Von Christoph Richter | 30.06.2017
    «Deutsch» steht in großen Buchstaben und der Deutschlandfahne in einem Klassenraum für Flüchtlingskinder der Astrid-Lindgren-Grundschule in Frankfurt (Oder) (Brandenburg) an einer Wand, aufgenommen am 02.11.2016.
    Integration von Flüchtlingskindern (dpa / picture alliance / Patrick Pleul)
    Musik und festliche Stimmung bei der Zeugnisübergabe gestern am späten Nachmittag an der Hochschule Anhalt in Köthen, das liegt auf halber Strecke zwischen Magdeburg und Leipzig. Im Hörsaal 211 bekommen Flüchtlinge, die demnächst studieren wollen, das entscheidende Sprachzeugnis, das DSH-Zertifikat. Denn: Nur wer die sogenannte Deutsche Sprachprüfung für den Hochschulzugang – kurz DSH – besteht, darf als Nicht-Muttersprachler in Deutschland auch studieren. Es ist damit so etwas wie die Eintrittskarte für ein Voll-Studium an einer deutschen Hochschule. In Sachsen-Anhalt wird es vom Landesstudienkolleg an der Hochschule Anhalt organisiert.
    "Ja, genau, dass müssen wir feiern. Endlich haben wir das Sprachzeugnis", jubelt der 20-jährige Miran Mesto. Er kommt aus Hasaka im Nordosten Syriens. Gelernt hat er sein Deutsch aber nicht nur im Sprach-Kurs erzählt er. "Ich empfehle, wenn man gut Deutsch lernen möchte, dass man immer Radio hört, das hilft."
    Ab Herbst möchte Miran Mesto Biomedizintechnik studieren. Neben ihm steht die 32-jährige Nadja Al-Najar. Auch sie hat die Sprachprüfung bestanden. Zusammen mit ihrem Mann und dem kleinen Sohn ist sie vor dem Krieg in Syrien nach Deutschland geflohen. Der Weg führte sie 2015 aus Daraa an der jordanischen Grenze, über Beirut, Istanbul und die Balkan-Route nach Sachsen-Anhalt.
    "Also, ich habe Landwirtschafts-Ingenieur in Syrien studiert und will jetzt hier einen Master machen."
    In Köthen haben im Januar 2016 22 Flüchtlinge – meist Syrer – angefangen Deutsch zu lernen. 15 von ihnen haben jetzt – also mehr als die Hälfte - die schwere Sprachprüfung bestanden. Innerhalb von nur 18 Monaten haben sie Deutsch gelernt, also von null auf hundert. Das heißt, vorher kannten die Geflüchteten kein einziges deutsches Wort, jetzt können sie – heißt es - problemlos einer deutschen Vorlesung folgen. Dazu mussten sie insgesamt über 1.000 Stunden Deutsch büffeln. Ein echter Kraftakt. Neben dem Sprachkurs hat man auch Exkursionen gemacht, um Land und Leute kennen zu lernen, ein Thema war auch der akademische Alltag hierzulande.

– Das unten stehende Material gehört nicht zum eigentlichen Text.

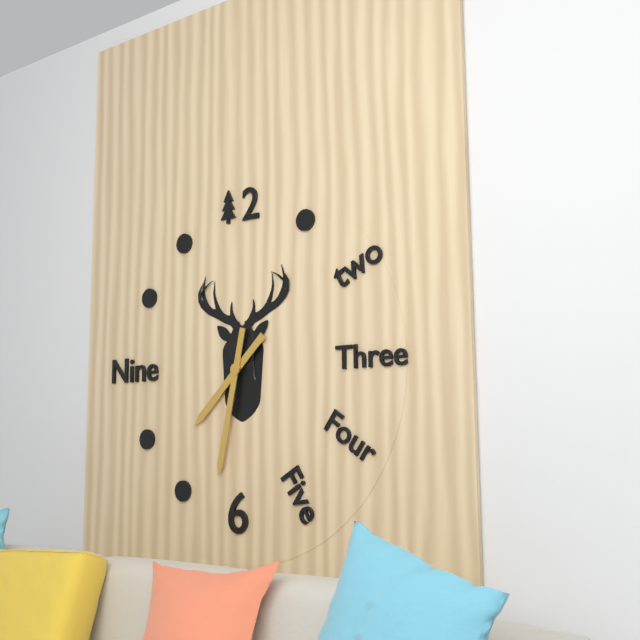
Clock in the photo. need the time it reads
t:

    Technische Studien bevorzugt
    Jetzt geht es weiter, alle wollen studieren, zumeist in Sachsen-Anhalt. Ein Gewinn für beide, sowohl für das Land als auch für die Flüchtlinge. Ganz oben auf der Wunschliste stehen Informatik, Wirtschaft und Technik. Nach Angaben der Hochschule Anhalt hat ein Drittel der syrischen Sprachschüler in der Heimat noch zu Friedenszeiten ein Studium begonnen beziehungsweise dort einen Bachelor gemacht.
    "Das heißt, die sind hervorragend geeignet, hier jetzt ihr Studium zu beginnen beziehungsweise fortzusetzen", erzählt Tristan Dornberger, er ist der Flüchtlingskoordinator an der Hochschule Anhalt. Und nennt das ganze Projekt auch "Wirtschaftsförderung für die Region. Und Entwicklungshilfe für die Leute. Damit sie vielleicht unter Umständen wieder ihr Land aufbauen können."
    Für Präsident Jörg Bagdahn von der Hochschule Anhalt - die sich rühmt den bundesweit höchsten Anteil ausländischer Studentinnen und Studenten zu haben - sind die sprachlich fit gemachten Flüchtlinge ein Meilenstein in Sachen Integration. Denn die zukünftig neuen Kommilitoninnen und Kommilitonen seien auch Multiplikatoren und Vermittler ihrer Kultur. Dennoch – mahnt Ingenieur Jörg Bagdahn – ein deutsches Studium sei kein Zuckerschlecken.
    "Das ist ein langer Weg. Und braucht vielleicht auch ein paar deutsche Grundtugenden: Disziplin, Fleiß, Durchhaltevermögen. Um dann erfolgreich zu sein."
    An der Hochschule Anhalt – mit ihren drei Standorten Köthen, Bernburg und Dessau - haben jetzt erst mal 15 Flüchtlinge ihr Sprachzertifikat bekommen, dass ihnen erlaubt in Deutschland zu studieren. Das ist aber nur der Anfang. Denn derzeit bereiten sich weitere 130 Studierende mit Fluchthintergrund - wie es so schön im Beamten-Deutsch heißt - in acht Sprachkursen auf ein Studium vor.